To this point I’ve spoken little of the poverty and destitution that I witnessed in India. The walk to the caves was one of the most heart-wrenching experiences I’ve ever had. The walk was about 20 minutes uphill and the road was lined with beggars, cripples, young and old. They were just lying on asphalt in the burning sun, hoping to gain a few rupees from the occasional tourist that comes up here (not many by my calculations). Vendors sell cookies and 1 rupee coins and some tourists buy these and pass them out to the beggars – we unfortunately had to witness this scene where the people were reduced to animals, begging and fighting for anything they could get their hands on. I felt very helpless – giving them anything perpetuates the process but you know there is no one else helping them. Not the government, not NGOs, not even fellow citizens who barely have enough to survive themselves. In Bodhgaya itself, there was a large Dalit population (untouchable caste), seen sleeping on the streets and begging during the day. There were groups of children that would always approach you, the best English speaker of the group recruited to ask “where are you from, what's your name, how long have you been in Bodhgaya, do you like India?” in order to gain a few rupees or some food. Many of the temples in Bodhgaya would have a resident cripple- for those who saw Slumdog Millionaire, you will remember the scene where an orphan boy is intentionally blinded to become a beggar. This is real, and I saw blind people, cripples who had their knees bashed in as a child, often accompanied by their ‘pimp’ who manages the money these poor souls bring in. Watching someone pull themselves across an asphalt or dirt road with only their hands is not a pleasant experience. I found myself giving whatever food and small change I had to these people, who are enduring some of the most unimaginable suffering a human being can. Travel to India is all about heart and compassion work. You do have to find a balance however, as being fully open can just be overwhelming. An interesting thing I read while in Bodhgaya was about doing 4th chakra work by focusing on a person, sending them compassion and love and then moving on. Moving on is the hard part, and the mind gets involved and starts wondering why the world is this way or that way and how human beings can allow other human beings to suffer in this manner.

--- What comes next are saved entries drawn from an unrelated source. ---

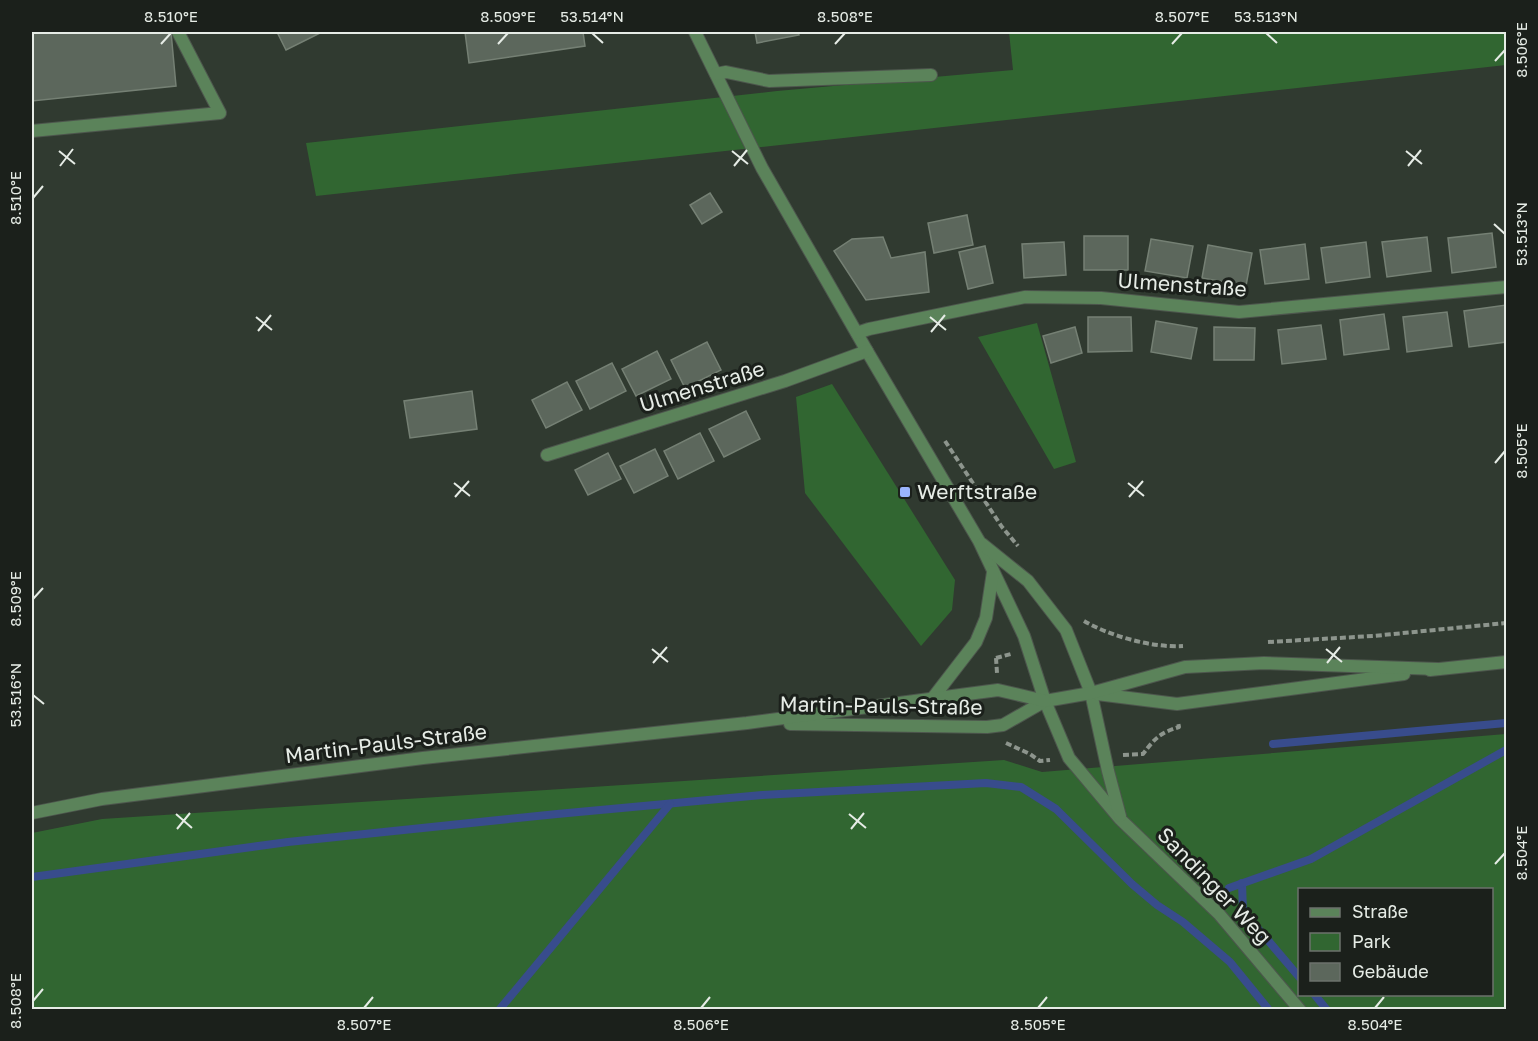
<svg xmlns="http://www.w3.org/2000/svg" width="1538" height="1041" font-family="'Golos Text',sans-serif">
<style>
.green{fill:#316631;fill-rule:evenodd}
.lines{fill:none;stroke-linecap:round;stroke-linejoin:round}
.stream{stroke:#384c8c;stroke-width:8}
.building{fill:#5c675c;stroke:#758074;stroke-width:1.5}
.service-casing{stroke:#4d564d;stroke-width:14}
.minor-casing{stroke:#4d564d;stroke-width:14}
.tertiary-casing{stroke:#4d564d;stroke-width:14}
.path{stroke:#8d958d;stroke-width:4;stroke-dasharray:6 3;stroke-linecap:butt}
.service{stroke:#5b835a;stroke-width:12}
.minor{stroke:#5b835a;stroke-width:12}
.tertiary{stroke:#5b835a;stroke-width:12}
.ticks{fill:none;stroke:#e6ece6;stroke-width:2}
.poi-dot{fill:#9bb5fd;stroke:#1b201b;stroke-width:2}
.labels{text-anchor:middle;stroke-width:6;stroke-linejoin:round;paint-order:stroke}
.street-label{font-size:21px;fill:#e6ece6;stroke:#1b201b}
.poi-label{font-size:21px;fill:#e6ece6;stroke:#1b201b;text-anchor:start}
.neatline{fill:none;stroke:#e6ece6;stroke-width:2}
.ticks-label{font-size:15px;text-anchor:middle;fill:#e6ece6}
</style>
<rect width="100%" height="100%" fill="#303a30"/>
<g class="green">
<polygon points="1009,32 1506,32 1506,65 316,196 306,143 777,91 1013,70"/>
<polygon points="1037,323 1076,462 1054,469 978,337"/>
<polygon points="832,384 955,580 952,610 921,646 805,493 796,397"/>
<path d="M1506,734v275l-1474,1v-177l70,-14 902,-59 38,12zM1300,890h192v104h-192z"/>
</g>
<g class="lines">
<g class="stream">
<polyline points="1273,744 1506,723"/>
<polyline points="32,877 288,842 557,814 762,795 986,783 1021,787 1056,809 1132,884 1157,905 1183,922 1230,962 1269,1010"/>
<polyline points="1242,883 1243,911 1300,978"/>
<polyline points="1229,888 1311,859 1506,750"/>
<polyline points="1314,994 1327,1010"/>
<polyline points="499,1010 670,804"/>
</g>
</g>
<g class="building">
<polygon points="32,32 171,32 176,86 32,101"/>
<polygon points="277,32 322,32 286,50"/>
<polygon points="465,32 583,32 585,46 469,63"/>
<polygon points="755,32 798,32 799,35 757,43"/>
<polygon points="710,193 722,212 702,224 690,205"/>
<polygon points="967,215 973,245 934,253 928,223"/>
<polygon points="1492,233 1496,267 1452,273 1448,238"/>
<rect x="1084" y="236" width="44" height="34"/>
<polygon points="883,237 891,258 925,252 929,292 866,300 834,251 852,239"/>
<polygon points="1427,237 1431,271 1387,277 1382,242"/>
<polygon points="1151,239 1193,246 1187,278 1145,271"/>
<polygon points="1064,242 1066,275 1024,278 1022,244"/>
<polygon points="1366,242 1370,277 1326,283 1321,248"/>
<polygon points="1305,244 1309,279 1265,284 1260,250"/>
<polygon points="1208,245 1252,253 1246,286 1202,278"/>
<polygon points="985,246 993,283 968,289 959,252"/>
<polygon points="1506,305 1506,342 1469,347 1464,311"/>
<polygon points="1447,312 1452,346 1407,352 1403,317"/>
<polygon points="1384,314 1389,349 1344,355 1340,320"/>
<polygon points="1088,317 1131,317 1132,351 1088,352"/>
<polygon points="1156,321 1197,328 1191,359 1151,352"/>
<polygon points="1321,325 1326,359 1282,364 1278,330"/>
<polygon points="1075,327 1082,353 1051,363 1043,336"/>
<polygon points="1214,327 1255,328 1254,360 1214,360"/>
<polygon points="707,342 721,370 685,388 671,360"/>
<polygon points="657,351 671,379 636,396 622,369"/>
<polygon points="612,363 626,391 590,409 576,381"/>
<polygon points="567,382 582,410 546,428 532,400"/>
<polygon points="472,391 477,429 410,438 404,401"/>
<polygon points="746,411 760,439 724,457 709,429"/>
<polygon points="700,433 714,461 678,479 664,451"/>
<polygon points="655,449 668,476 634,493 620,466"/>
<polygon points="608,453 621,479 588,495 575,470"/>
</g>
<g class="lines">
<g class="service-casing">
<polyline id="service" points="32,131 220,113 178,32"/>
</g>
<g class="minor-casing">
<g id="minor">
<polyline points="695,32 762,168 867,351 979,541 1024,636 1045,701 1069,758 1120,819 1219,914 1300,1010"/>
<polyline points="716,74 726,72 769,81 931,75"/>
<polyline points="857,333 869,329 1025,297 1101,298 1239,312 1506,287"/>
<polyline points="547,455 785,381 867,351"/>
<polyline points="982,544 1028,581 1066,630 1091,693 1108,771 1120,816"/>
<polyline points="932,699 976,642 986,618 993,572"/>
</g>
</g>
<g class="tertiary-casing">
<g id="tertiary">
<polyline points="1430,670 1506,662"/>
<polyline points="1097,694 1177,704 1404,674"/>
<polyline points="790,724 987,727 1003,725 1045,701 1091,693 1185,667 1264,663 1438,669"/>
<polyline points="32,813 102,799 423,758 747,723 998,690 1045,701"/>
</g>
</g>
<g class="path">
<polyline points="945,441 1002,527 1018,546"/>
<path d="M1084,621c26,15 68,27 99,25"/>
<polyline points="1268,642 1373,636 1506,623"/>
<polyline points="996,658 997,673"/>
<polyline points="996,658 1011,654"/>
<polyline points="1006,743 1030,754 1040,761 1050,760"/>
<path d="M1123,755l20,-1c12,-16 17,-21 36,-27l-1,-5"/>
</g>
<use href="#service" class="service"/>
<use href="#minor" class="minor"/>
<use href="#tertiary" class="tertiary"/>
</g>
<path class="ticks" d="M592,33l11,10M1266,33l11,10M161,44l10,-11M498,44l10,-11M835,44l10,-11M1172,44l10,-11M1495,61l10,-11M59,151l16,13M732,151l16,13M1406,151l16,13M60,166l13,-17M734,166l13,-16M1408,166l13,-16M33,198l10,-12M1494,224l11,10M256,317l16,13M930,317l16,13M258,331l13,-16M931,332l14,-17M1495,463l10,-12M454,483l16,13M1128,483l16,13M455,497l14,-16M1129,497l14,-16M33,599l10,-11M652,649l16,13M1326,649l16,13M653,663l14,-16M1327,663l13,-16M33,695l11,9M176,814l16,14M849,814l17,14M177,829l13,-16M851,829l13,-16M1495,864l10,-11M33,1001l10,-12M364,1008l9,-11M701,1008l9,-11M1038,1008l9,-11M1375,1008l9,-11"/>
<rect class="poi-dot" x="899" y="486" width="12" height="12" rx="3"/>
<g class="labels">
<g class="street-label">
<text transform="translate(1182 285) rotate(4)" y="7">Ulmenstraße</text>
<text transform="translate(702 387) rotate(-17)" y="7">Ulmenstraße</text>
<text transform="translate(881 706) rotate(1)" y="7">Martin-Pauls-Straße</text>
<text transform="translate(386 744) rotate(-7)" y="7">Martin-Pauls-Straße</text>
<text transform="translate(1214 886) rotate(46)" y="7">Sandinger Weg</text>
</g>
<g class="poi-label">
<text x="917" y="499">Werftstraße</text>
</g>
</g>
<rect width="1538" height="1041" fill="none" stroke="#1b201b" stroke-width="66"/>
<rect x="1298" y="888" width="195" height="108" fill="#1b201b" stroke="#6c726c" stroke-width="1.5"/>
<rect x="1310" y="908" width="30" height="9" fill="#5b835a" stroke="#6c726c" stroke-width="1.5"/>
<text x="1352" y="918" font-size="18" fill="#e6ece6">Straße</text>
<rect x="1310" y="933" width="30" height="18" fill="#316631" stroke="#6c726c" stroke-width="1.5"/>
<text x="1352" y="948" font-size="18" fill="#e6ece6">Park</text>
<rect x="1310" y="963" width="30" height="18" fill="#5c675c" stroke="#6c726c" stroke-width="1.5"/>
<text x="1352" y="978" font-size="18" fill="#e6ece6">Gebäude</text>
<rect x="33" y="33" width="1472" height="975" class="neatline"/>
<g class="ticks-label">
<text x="171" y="22">8.510°E</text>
<text x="508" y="22">8.509°E</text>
<text x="592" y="22">53.514°N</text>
<text x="845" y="22">8.508°E</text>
<text x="1182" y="22">8.507°E</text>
<text x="1266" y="22">53.513°N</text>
<text transform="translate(1522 50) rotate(-90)" y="5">8.506°E</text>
<text transform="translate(16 198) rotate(-90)" y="5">8.510°E</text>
<text transform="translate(1522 234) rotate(-90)" y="5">53.513°N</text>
<text transform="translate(1522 451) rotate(-90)" y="5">8.505°E</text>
<text transform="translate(16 599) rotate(-90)" y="5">8.509°E</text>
<text transform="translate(16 695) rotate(-90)" y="5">53.516°N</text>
<text transform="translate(1522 853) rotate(-90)" y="5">8.504°E</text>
<text transform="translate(16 1001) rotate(-90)" y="5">8.508°E</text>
<text x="364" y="1030">8.507°E</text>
<text x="701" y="1030">8.506°E</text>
<text x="1038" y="1030">8.505°E</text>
<text x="1375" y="1030">8.504°E</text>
</g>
</svg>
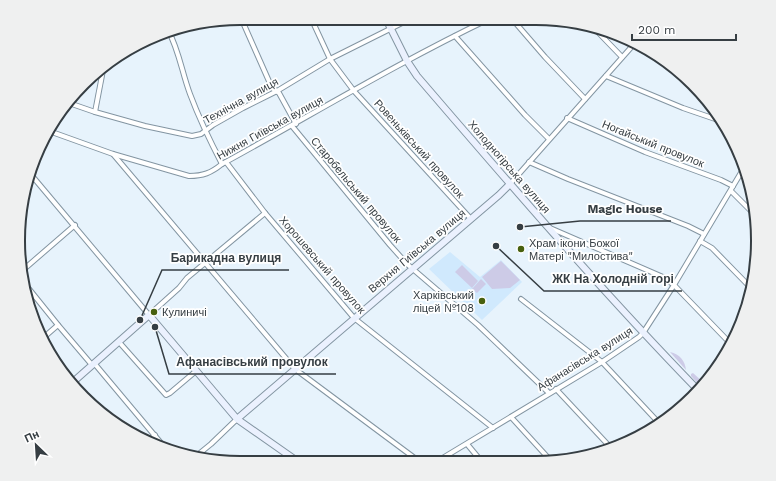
<svg xmlns="http://www.w3.org/2000/svg" width="776" height="481" font-family="'Work Sans',sans-serif">
<style>
.built{fill:#d0e9fd}
.green{fill:#cdcbe7}
.lines{fill:none;stroke-linecap:round;stroke-linejoin:round}
.street-casing{stroke:#8395a2;stroke-width:6}
.secondary-casing{stroke:#8395a2;stroke-width:8}
.street{stroke:#fff;stroke-width:4}
.secondary{stroke:#ebf1fe;stroke-width:6}
.poi-dot{fill:#47600e;stroke:#fff;stroke-width:1.5}
.labels{text-anchor:middle;dominant-baseline:central;stroke-width:3.5;stroke-linejoin:round;paint-order:stroke}
.street-label{font-size:11px;fill:#363e43;stroke:#fff}
.poi-label{font-size:11px;fill:#363e43;stroke:#fff;text-anchor:start}
.rim{fill:none;stroke:#363e43;stroke-width:2}
.leader{fill:none;stroke:#363e43;stroke-width:1.5}
.callout-dot{fill:#363e43;stroke:#fff;stroke-width:1.5}
.callout-label{font-size:12px;text-anchor:middle;font-weight:bold;fill:#363e43;stroke:#fff;stroke-width:3.5;stroke-linejoin:round;paint-order:stroke}
</style>
<rect width="100%" height="100%" fill="#e7f3fc"/>
<polygon class="built" points="450,252 480,277 501,260 522,282 482,320 429,269"/>
<g class="green">
<polygon points="501,261 520,280 510,288 492,289 482,277"/>
<polygon points="462,265 478,281 472,288 455,272"/>
<polygon points="481,279 486,284 477,293 472,289"/>
<path d="M 670,352 C 680,354 685,361 686,370 Z"/>
<polygon points="693,373 704,383 700,386 691,376 691,374"/>
</g>
<g class="lines">
<g class="street-casing">
<g id="street">
<polyline points="241,18 272,88 279,93 296,124"/>
<polyline points="311,18 330,59 354,91 471,219"/>
<polyline points="513,20 545,57 585,99"/>
<polyline points="594,28 622,57"/>
<path d="M 168,30 C 179,50 182,73 190,94 C 199,118 210,141 222,164"/>
<polyline points="455,36 525,115 549,139"/>
<polyline points="606,76 683,108 721,121"/>
<polyline points="69,103 95,112 145,126 192,136 201,134 213,125 243,108 277,91 330,59 410,19"/>
<polyline points="95,112 104,65"/>
<polyline points="567,118 645,152 721,180 733,186"/>
<polyline points="292,126 390,245 407,264 478,325 549,393"/>
<path d="M 49,131 L 113,154 L 189,176 C 203,176 211,173 222,164 C 310,116 397,63 489,19"/>
<polyline points="113,154 295,369 420,462"/>
<polyline points="226,162 265,213 354,318 493,428"/>
<polyline points="529,162 568,179 688,226 704,234"/>
<polyline points="29,174 33,177 149,315 179,288 187,278 265,213"/>
<polyline points="510,184 635,43"/>
<polyline points="731,191 756,216"/>
<polyline points="550,228 663,277 674,285 729,342"/>
<polyline points="700,241 712,248 751,288"/>
<polyline points="23,270 75,225"/>
<polyline points="25,284 58,325 92,365"/>
<polyline points="521,299 602,362 659,423"/>
<polyline points="43,338 58,325"/>
<polyline points="119,342 166,395 170,393 196,371"/>
<polyline points="94,363 166,449"/>
<polyline points="556,389 612,449"/>
<polyline points="511,417 552,462"/>
<polyline points="148,442 155,435"/>
<polyline points="467,444 482,462"/>
<polyline points="195,457 211,444 237,419"/>
<polyline points="436,462 602,362 639,337 643,333 674,285 742,171"/>
</g>
</g>
<g class="secondary-casing">
<g id="secondary">
<path d="M 386,19 L 407,61 L 417,76 C 508,182 599,288 697,389"/>
<polyline points="73,382 149,315 237,419 297,461"/>
<polyline points="237,419 499,195 510,184"/>
</g>
</g>
<use href="#street" class="street"/>
<use href="#secondary" class="secondary"/>
</g>
<g class="poi-dot">
<circle cx="521" cy="249" r="4"/>
<circle cx="482" cy="301" r="4"/>
<circle cx="154" cy="312" r="4"/>
</g>
<g class="labels">
<g class="street-label">
<text transform="translate(241 101) rotate(-29)">Технічна вулиця</text>
<text transform="translate(270 128) rotate(-29)">Нижня Гиївська вулиця</text>
<text transform="translate(653 144) rotate(22)">Ногайський провулок</text>
<text transform="translate(419 149) rotate(48)">Ровеньківський провулок</text>
<text transform="translate(509 167) rotate(49)">Холодногірська вулиця</text>
<text transform="translate(356 190) rotate(50)">Старобельський провулок</text>
<text transform="translate(417 251) rotate(-40)">Верхня Гиївська вулиця</text>
<text transform="translate(322 265) rotate(49)">Хорошевський провулок</text>
<text transform="translate(585 359) rotate(-32)">Афанасівська вулиця</text>
</g>
<g class="poi-label">
<text x="529" y="243">Храм ікони Божої<tspan x="529" dy="13">Матері "Милостива"</tspan></text>
<text x="474" y="295" text-anchor="end">Харківський<tspan x="474" dy="13">ліцей №108</tspan></text>
<text x="162" y="312">Кулиничі</text>
</g>
</g>
<path d="M0 0H776V481H0ZM240 25H536A215 215 0 0 1 751 240V241A215 215 0 0 1 536 456H240A215 215 0 0 1 25 241V240A215 215 0 0 1 240 25Z" fill="#eff0f0" fill-rule="evenodd"/>
<path class="rim" d="M240 25H536A215 215 0 0 1 751 240V241A215 215 0 0 1 536 456H240A215 215 0 0 1 25 241V240A215 215 0 0 1 240 25Z"/>
<path class="leader" d="M520 227L580 221H671M140 320L162 270H289M496 246L544 291H682M155 327L169 374H336"/>
<g class="callout-dot">
<circle cx="520" cy="227" r="4"/>
<circle cx="140" cy="320" r="4"/>
<circle cx="496" cy="246" r="4"/>
<circle cx="155" cy="327" r="4"/>
</g>
<g class="callout-label">
<text x="625" y="213">Magic House</text>
<text x="226" y="262">Барикадна вулиця</text>
<text x="613" y="283">ЖК На Холодній горі</text>
<text x="252" y="366">Афанасівський провулок</text>
</g>
<g transform="translate(36 445) rotate(335)" stroke="#ffffff" stroke-width="3" paint-order="stroke">
<path d="M0-3L7 15L0 10L-7 15Z" fill="#363e43"/>
<text y="-6" font-size="11" font-weight="bold" text-anchor="middle" fill="#363e43">Пн</text>
</g>
<path d="M632 34v6h104v-6" fill="none" stroke="#363e43" stroke-width="2"/>
<text x="638" y="34" font-size="12" fill="#363e43" stroke="#ffffff" stroke-width="3" paint-order="stroke">200 m</text>
</svg>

OK, back to Bodhgaya - the last thing I want to talk about is a half-day trip I took around the outskirts of town, visiting the many monasteries representing countries and forms of Buddhism. I enjoyed the Japanese temple the most, as here the monks practiced Soto Zen Buddhism, as do I, and I sat with them one evening for service. I also caught a talk by Karmapa, head of one of the major branches of Tibetan Buddhism. It felt great to just get out of town and wander in the farmlands, something I hadn't done for some time. Eventually tiring, I hired a bicycle rickshaw for 30 cents and had enjoyed the slow ride back into town.
As I said goodbye to my friends and prepared for an overnight train to Delhi, I sensed that this would not be my only last visit to Bodhgaya.